Dia menyaksikan kelompok pengamen memainkan musik rock di lampu setopan simpang Dago, seolah-olah ketidakpedulian dapat dilawan dengan lagu banal dan kebisingan. Dia memberi tahu mereka bahwa namanya adalah Qodar, pengelana dari kota ke kota yang tidak dia kenal.
Dia memotong rambutnya dengan gunting kuku dan menutupi kulitnya dengan tato ular dan huruf rune. Dia berpura-pura lahir pada tahun 1977 dan kemudian bertanya-tanya apakah dia tahu bagaimana berbohong. Dia mencintai kelompok musik rock di lampu setopan seperti mereka adalah saudaranya, dan meninggalkan mereka untuk menyelamatkan mereka dari dirinya sendiri.

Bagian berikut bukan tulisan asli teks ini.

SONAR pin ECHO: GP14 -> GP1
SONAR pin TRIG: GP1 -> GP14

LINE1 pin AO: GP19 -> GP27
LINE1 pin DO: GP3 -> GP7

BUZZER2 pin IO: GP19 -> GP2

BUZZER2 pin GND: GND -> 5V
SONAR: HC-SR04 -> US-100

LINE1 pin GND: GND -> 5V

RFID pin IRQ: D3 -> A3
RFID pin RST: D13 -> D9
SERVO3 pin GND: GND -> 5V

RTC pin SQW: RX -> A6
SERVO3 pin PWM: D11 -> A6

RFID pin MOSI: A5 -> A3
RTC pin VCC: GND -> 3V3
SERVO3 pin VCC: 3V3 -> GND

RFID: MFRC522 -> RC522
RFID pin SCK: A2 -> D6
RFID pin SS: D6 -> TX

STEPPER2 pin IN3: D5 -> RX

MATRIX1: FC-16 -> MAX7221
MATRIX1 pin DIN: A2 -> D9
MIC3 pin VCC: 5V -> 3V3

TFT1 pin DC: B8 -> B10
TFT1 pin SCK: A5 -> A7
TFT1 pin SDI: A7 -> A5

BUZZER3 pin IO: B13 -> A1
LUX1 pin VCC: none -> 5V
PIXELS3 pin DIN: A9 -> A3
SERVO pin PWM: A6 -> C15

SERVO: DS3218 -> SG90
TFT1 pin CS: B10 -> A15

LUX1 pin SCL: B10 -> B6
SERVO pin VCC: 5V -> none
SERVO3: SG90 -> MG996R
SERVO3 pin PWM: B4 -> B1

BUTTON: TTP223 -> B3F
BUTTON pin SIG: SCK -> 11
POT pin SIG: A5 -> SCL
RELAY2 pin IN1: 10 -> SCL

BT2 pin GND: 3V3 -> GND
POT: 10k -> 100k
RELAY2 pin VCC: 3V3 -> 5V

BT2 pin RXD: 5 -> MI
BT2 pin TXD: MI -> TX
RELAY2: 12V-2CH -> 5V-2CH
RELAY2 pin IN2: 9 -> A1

Dia bertemu seorang ibu muda di minimarket dan masih sangat muda, sangat muda. Nasib bertanya-tanya kapan dia menjadi tua, atau apakah dia selalu seperti itu dan tidak pernah menyadarinya?
Sang ibu menggendong bayi yang baru lahir di lengannya dan panik di matanya. "Aku sangat takut," katanya.
"Kita semua takut," kata Nasib padanya.
Dia jatuh cinta pada anak itu. Cinta tanpa bentuk, tanpa syarat.
"Jangan khawatir," katanya pada si ibu muda. "Seorang ibu tidak pernah salah."
"Aku berharap bisa mempercayaimu," kata ibu itu. "Bolehkah aku bertanya, apakah kamu masih berbicara dengan ibumu? Apakah kamu menemaninya? Apakah kamu mencintainya?"
"Sepanjang waktu," jawab Nasib. "Apakah kamu ingin aku tinggal bersamamu sebentar? Aku bisa, jika kamu mau. Meskipun kamu tidak membutuhkanku."
Sang ibu mengepalkan tangannya. Bayi itu menangis, badai urin yang tidak bisa dihindari. Nasib tersenyum. "Mereka mengerti, pada usia itu. Baru kemudian semuanya terlupakan."
Mereka berjalan keluar dari toko bersama-sama, dan Nasib menggendong bayi itu. Dia membantu si ibu muda menempatkannya ke kursi pengaman di mobil mungil merah mengilap.